La démocratie participative en panne !

Bordeaux est une ville où la démocratie participative est lente à se mettre en place. C'est la raison de la colère chez les Bordelais sur de nombreux sujets comme le coût du stationnement, la fermeture du pont de pierre, la circulation, le plastique dans la restauration scolaire, les projets d'urbanisme, le développement durable.
Face à cette colère, le maire répond que les Bordelais sont conservateurs, ou pire de simples râleurs… pour notre part nous ne le croyons pas. Aussi, si nous regardons de plus près ces grognes, elles sont à la fois justifiées, elles s'appuient sur le bon sens et ont deux points communs : l'absence de concertation préalable et le refus de dialogue de la mairie tant avec les citoyens qu'avec les élus locaux d'opposition.
Les décisions sont prises de manière verticale sans interroger les Bordelais sur les conséquences de cette décision dans leur quotidien et sur leur environnement.
Ainsi, la mise en place du stationnement payant rend la ville trop onéreuse pour nombre de Bordelais déjà asphyxiés par le prix de leurs loyers et de leurs impôts locaux, les poussant trop souvent, la mort dans l'âme, vers un déménagement hors des murs de la ville, sans prendre en compte les différences économiques des citoyens.

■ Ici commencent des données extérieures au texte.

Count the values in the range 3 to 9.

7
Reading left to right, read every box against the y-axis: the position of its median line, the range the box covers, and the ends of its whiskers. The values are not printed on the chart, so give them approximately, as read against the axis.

De même, la fermeture du pont de pierre sans concertation préalable a entraîné la baisse d'activité parfois dramatique chez certains commerçants et, par voie de fait, la disparition d'emplois…
Des projets immobiliers sont imposés dans les quartiers sans mesurer les effets pervers sur le cadre de vie des habitants, telle la tour Saint Jean, 60 m de hauteur, parachutée au milieu d'immeubles bas de logements, alors qu'aujourd'hui, les urbanistes préconisent de « de ne pas projeter leur ombre portée sur d'autres habitations mais plutôt sur des bureaux* ». D'autres ne mesurent pas leur impact contraire aux principes du développement durable, telle la villa Shamengo, prétendue vitrine de l'innovation verte, qui va défigurer pendant cinq ans l'allée Serr, puis sera démolie…
Comme dans de nombreuses villes, la monarchie municipale n'est pas un mythe et instaure une forte distance entre élus et citoyens. C'est de là que naît la colère bordelaise, fondée sur le refus de subir des décisions unilatérales, prises sans analyse suffisante ni concertation.
Nous n'aspirons qu'à apporter un vivre à Bordeaux autrement, afin que la transformation de notre belle ville n'échappe pas complètement à ses habitants. Nous ferons au maire très rapidement des propositions pour mieux faire vivre la démocratie locale comme nous l'avions fait en début de mandature.

*Gérard Penot, architecte urbaniste.